Hi,
I’m Samar and I’m a Research Assistant at the Center for Language Engineering in Lahore, Pakistan, where I work on using machine learning and natural language processing to improve support for low-resource languages like Urdu, Pakistan’s lingua franca.
I had the opportunity to be a part of Deep Learning Part I as an International Fellow back in October. Participating in the course remotely was an incredibly valuable experience and taught me so much about the practical aspects of model design, implementation, and evaluation. Jeremy, your lectures were always peppered with useful tips and tricks on getting deep learning to work, and discussions on the Slack channel and course forum were a welcome escape from struggling with deep learning in isolation.

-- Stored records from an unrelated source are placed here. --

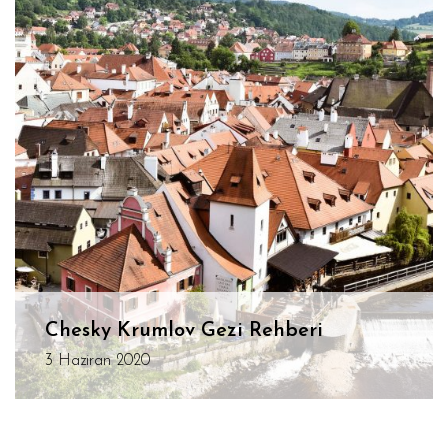
Chesky Krumlov Gezi Rehberi
3 Haziran 2020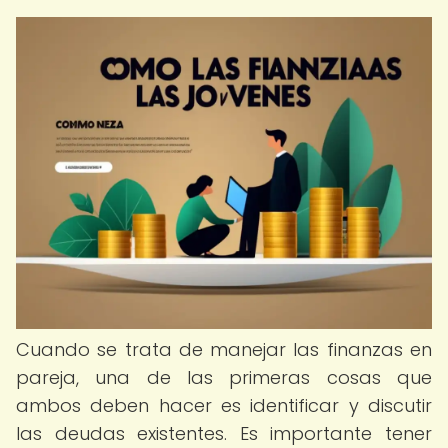
Cuando se trata de manejar las finanzas en
pareja, una de las primeras cosas que
ambos deben hacer es identificar y discutir
las deudas existentes. Es importante tener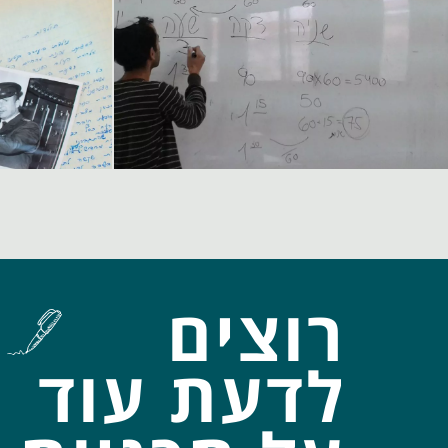
רוצים
לדעת עוד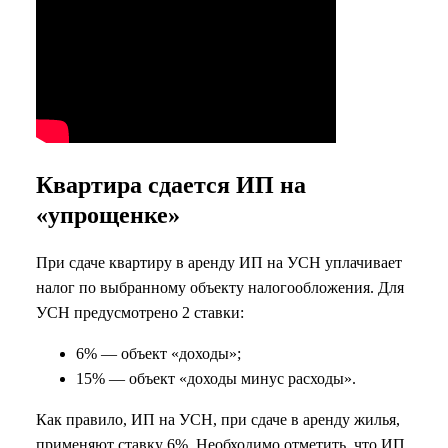
Квартира сдается ИП на
«упрощенке»
При сдаче квартиру в аренду ИП на УСН уплачивает
налог по выбранному объекту налогообложения. Для
УСН предусмотрено 2 ставки:
6% — объект «доходы»;
15% — объект «доходы минус расходы».
Как правило, ИП на УСН, при сдаче в аренду жилья,
применяют ставку 6%. Необходимо отметить, что ИП,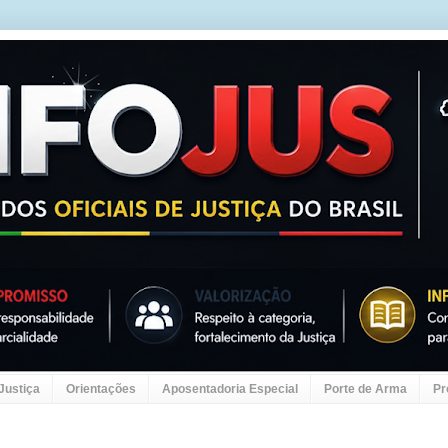
 Justiça
Orientações
Aposentadoria Especial
Porte de Arma
Pr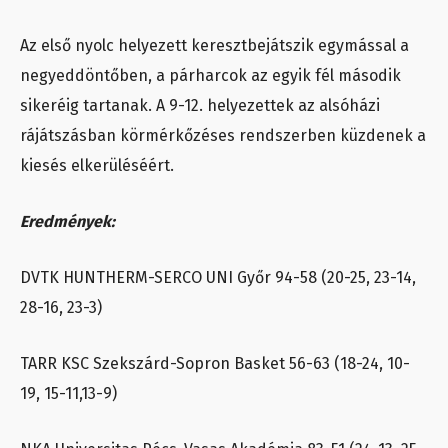
Az első nyolc helyezett keresztbejátszik egymással a
negyeddöntőben, a párharcok az egyik fél második
sikeréig tartanak. A 9-12. helyezettek az alsóházi
rájátszásban körmérkőzéses rendszerben küzdenek a
kiesés elkerüléséért.
Eredmények:
DVTK HUNTHERM-SERCO UNI Győr 94-58 (20-25, 23-14,
28-16, 23-3)
TARR KSC Szekszárd-Sopron Basket 56-63 (18-24, 10-
19, 15-11,13-9)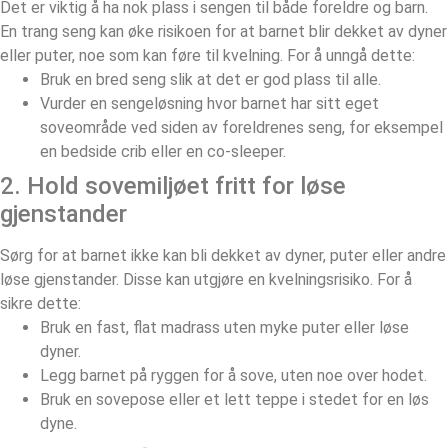
Det er viktig å ha nok plass i sengen til både foreldre og barn.
En trang seng kan øke risikoen for at barnet blir dekket av dyner
eller puter, noe som kan føre til kvelning. For å unngå dette:
Bruk en bred seng slik at det er god plass til alle.
Vurder en sengeløsning hvor barnet har sitt eget
soveområde ved siden av foreldrenes seng, for eksempel
en bedside crib eller en co-sleeper.
2. Hold sovemiljøet fritt for løse
gjenstander
Sørg for at barnet ikke kan bli dekket av dyner, puter eller andre
løse gjenstander. Disse kan utgjøre en kvelningsrisiko. For å
sikre dette:
Bruk en fast, flat madrass uten myke puter eller løse
dyner.
Legg barnet på ryggen for å sove, uten noe over hodet.
Bruk en sovepose eller et lett teppe i stedet for en løs
dyne.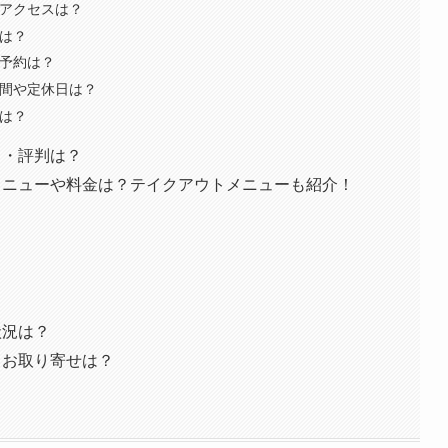
・アクセスは？
場は？
ト予約は？
時間や定休日は？
数は？
ミ・評判は？
メニューや料金は？テイクアウトメニューも紹介！
状況は？
・お取り寄せは？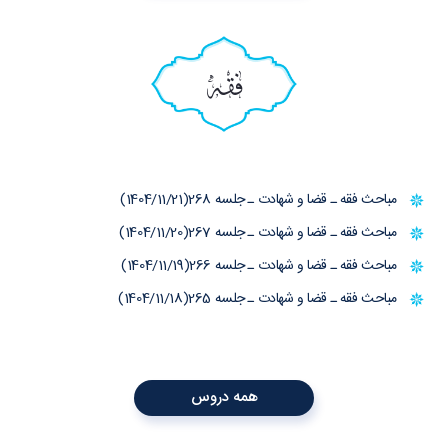
فقه
مباحث فقه ـ قضا و شهادت ـ جلسه 268(1404/11/21)
مباحث فقه ـ قضا و شهادت ـ جلسه 267(1404/11/20)
مباحث فقه ـ قضا و شهادت ـ جلسه 266(1404/11/19)
مباحث فقه ـ قضا و شهادت ـ جلسه 265(1404/11/18)
همه دروس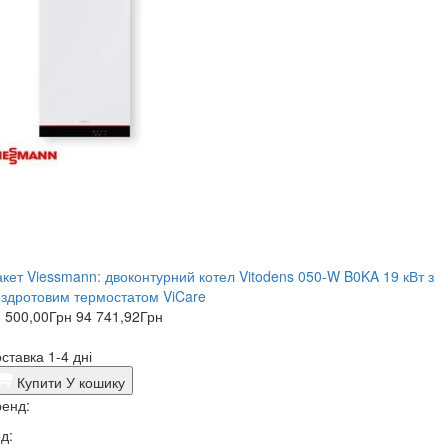
кет ​Viessmann: двоконтурний котел Vitodens 050-W B0KA 19 кВт з
здротовим термостатом ViCare
 500,00
Грн
94 741,92
Грн
ставка 1-4 дні
Купити
У кошику
енд:
д: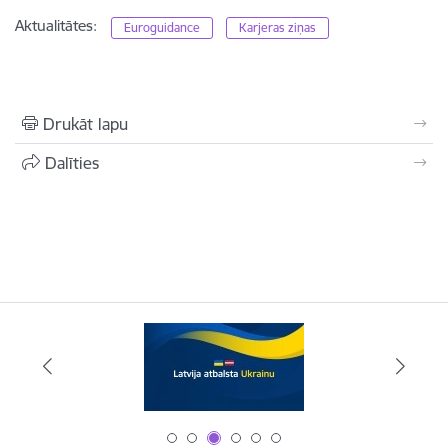
Aktualitātes:
Euroguidance
Karjeras ziņas
Drukāt lapu
Dalīties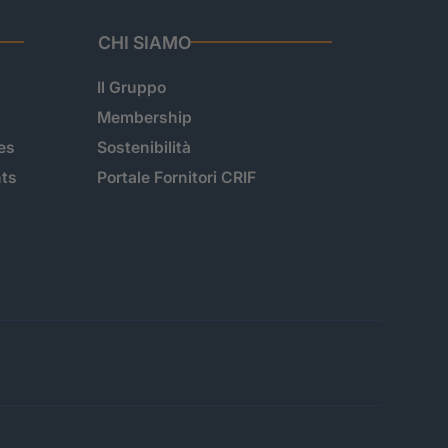
CHI SIAMO
Il Gruppo
Membership
es
Sostenibilità
hts
Portale Fornitori CRIF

You might be pleased to hear that your course has already helped me make advances in my work on low-resource languages.
One of the biggest challenges I had witnessed during my research was the lack of labeled data available for training machine learning algorithms, a phenomenon that commonly hinders research on languages with little data on them. This got me thinking of ways in which unsupervised learning techniques can be employed to extract meaningful representations for use in supervised learning problems later on.
Taking a cue from Lesson 5, I acquired, cleaned, and segmented into sentences an Urdu corpus with over 35 million tokens and trained a continuous bag-of-words model to learn vector representations of words from it. The resulting embeddings captured not only very useful semantic relationships between words but also lexical variations frequently found in Urdu. This marks the first time such word representations have been trained for Urdu, and, while they are themselves an incredibly valuable resource, it is exciting to think of ways in which they can be used to advance the state of natural language processing for Urdu in applications ranging from text classification to sentiment analysis to machine translation.
Applications of recurrent neural networks demonstrated towards the end of the course have inspired me to test their effectiveness at building character-level language models with long-term dependencies for Urdu. I look forward to seeing how well they can capture the rich morphology that Urdu exhibits.
In the long run, I hope to use deep learning techniques to bridge gaps in human communication by helping computers better process and understand regional languages and use machine translation to help unlock a world of information for people who don’t speak English (or other popular languages).
I’m passionate about learning new things and sharing that knowledge with others. I have volunteered as a TA multiple times during my undergrad and I love explaining things by deconstructing complex equations into intuitive concepts. I hope to one day become a professor and get to do this full-time.
Something not many people know about me? That I was homeschooled right up to grade 10! That’s when I fell in love with learning and reading.
I can’t wait for the course to begin!